Jerusalem: Israel hopes to administer the Pfizer-BioNTech coronavirus vaccine to children aged 12 to 15 from May, after a study showed its efficacy for the age group, health officials said Thursday.
Israel has already given the two recommended shots of the Pfizer-BioNTech vaccine to more than half of its 9.3 million residents, the world’s leading pace per capita.
It has offered inoculations to all residents 16 and above, the group currently approved to get the vaccine.
But Pfizer-BioNTech said Wednesday their vaccine showed 100 per cent efficacy against the coronavirus in 12 to 15-year-olds, and planned to submit its data on the age group to US regulators for approval.
Speaking to Israel’s army radio on Thursday, health ministry director-general Hezi Levy said the ministry wanted to begin inoculating under-16s as early as May.
“We are seeing a rise in the number of children who are hospitalised, and we are seeing children without symptoms but who suffer from complications,” Levy said.
“The risk from the vaccine is much lower.”
The head of Israel’s pandemic response taskforce, Nachman Ash, told Kan radio that health officials were waiting for the US Food and Drug Administration to extend its approval to the lower age group.

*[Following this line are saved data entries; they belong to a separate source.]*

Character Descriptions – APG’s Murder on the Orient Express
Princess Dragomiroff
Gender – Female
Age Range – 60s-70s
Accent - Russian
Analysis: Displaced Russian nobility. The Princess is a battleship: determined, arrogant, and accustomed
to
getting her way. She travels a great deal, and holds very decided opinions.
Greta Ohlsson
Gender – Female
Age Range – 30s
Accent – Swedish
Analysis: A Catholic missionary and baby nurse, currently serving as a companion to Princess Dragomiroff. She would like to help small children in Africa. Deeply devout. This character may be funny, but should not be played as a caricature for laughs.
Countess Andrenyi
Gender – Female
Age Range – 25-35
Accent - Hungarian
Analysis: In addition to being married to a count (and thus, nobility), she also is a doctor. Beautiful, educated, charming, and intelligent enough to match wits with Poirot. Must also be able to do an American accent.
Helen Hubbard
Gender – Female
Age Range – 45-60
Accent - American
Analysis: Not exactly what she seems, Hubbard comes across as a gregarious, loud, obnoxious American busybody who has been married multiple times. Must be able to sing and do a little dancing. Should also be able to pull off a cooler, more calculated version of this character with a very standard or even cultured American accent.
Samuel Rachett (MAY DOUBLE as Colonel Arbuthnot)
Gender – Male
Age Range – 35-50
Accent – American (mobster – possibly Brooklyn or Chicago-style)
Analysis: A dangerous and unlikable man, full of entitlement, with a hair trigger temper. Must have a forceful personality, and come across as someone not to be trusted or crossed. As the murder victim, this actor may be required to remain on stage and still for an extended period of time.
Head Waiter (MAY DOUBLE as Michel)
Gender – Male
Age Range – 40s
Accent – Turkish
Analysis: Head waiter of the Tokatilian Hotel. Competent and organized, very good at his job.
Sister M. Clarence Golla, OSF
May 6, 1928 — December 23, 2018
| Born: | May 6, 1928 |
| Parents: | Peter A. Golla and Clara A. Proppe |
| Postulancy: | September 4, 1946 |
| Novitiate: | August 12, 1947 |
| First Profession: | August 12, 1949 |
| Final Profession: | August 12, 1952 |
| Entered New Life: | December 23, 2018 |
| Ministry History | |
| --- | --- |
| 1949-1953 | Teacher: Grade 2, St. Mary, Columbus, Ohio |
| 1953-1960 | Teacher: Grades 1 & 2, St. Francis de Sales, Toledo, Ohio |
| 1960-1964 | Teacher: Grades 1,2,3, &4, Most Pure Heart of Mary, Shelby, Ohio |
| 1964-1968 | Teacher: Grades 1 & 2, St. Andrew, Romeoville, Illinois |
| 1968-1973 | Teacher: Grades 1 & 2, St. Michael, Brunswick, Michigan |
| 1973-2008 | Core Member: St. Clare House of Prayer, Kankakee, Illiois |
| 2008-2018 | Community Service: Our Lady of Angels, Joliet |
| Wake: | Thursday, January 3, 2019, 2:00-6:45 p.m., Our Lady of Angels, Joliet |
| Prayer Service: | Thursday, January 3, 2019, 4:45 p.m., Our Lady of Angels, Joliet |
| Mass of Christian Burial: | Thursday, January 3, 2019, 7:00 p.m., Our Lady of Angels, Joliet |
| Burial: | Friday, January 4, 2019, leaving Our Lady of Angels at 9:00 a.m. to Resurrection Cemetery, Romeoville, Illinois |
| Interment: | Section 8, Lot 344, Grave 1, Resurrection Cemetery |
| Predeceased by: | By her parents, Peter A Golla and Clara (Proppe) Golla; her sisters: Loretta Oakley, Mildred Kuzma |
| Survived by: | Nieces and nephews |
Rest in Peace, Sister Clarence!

After FDA approval, it would be then discussed by Israel’s vaccination team before the vaccinating of adolescents begins, Ash said.
“I think it will take a few more weeks,” he said.
Israel’s successful vaccination rollout was assured by a data sharing deal with Pfizer, which agreed to provide the Jewish state with a robust stock of vaccine in exchange for rapid information about the product’s impact.
A real world study involving 1.2 million people in Israel found the vaccine to be 94 per cent effective.
Serious COVID-19 cases and daily infections have both fallen thanks to the vaccination push, but Israel has recorded several new cases among those not vaccinated.
The results of Phase 3 trials released Wednesday carried out on 2,260 adolescents in the US “demonstrated 100 per cent efficacy and robust antibody responses”, Pfizer and BioNTech said in a statement.
The companies last week began studies of the jab on children, with the first group of five-to-11 year olds getting the vaccine.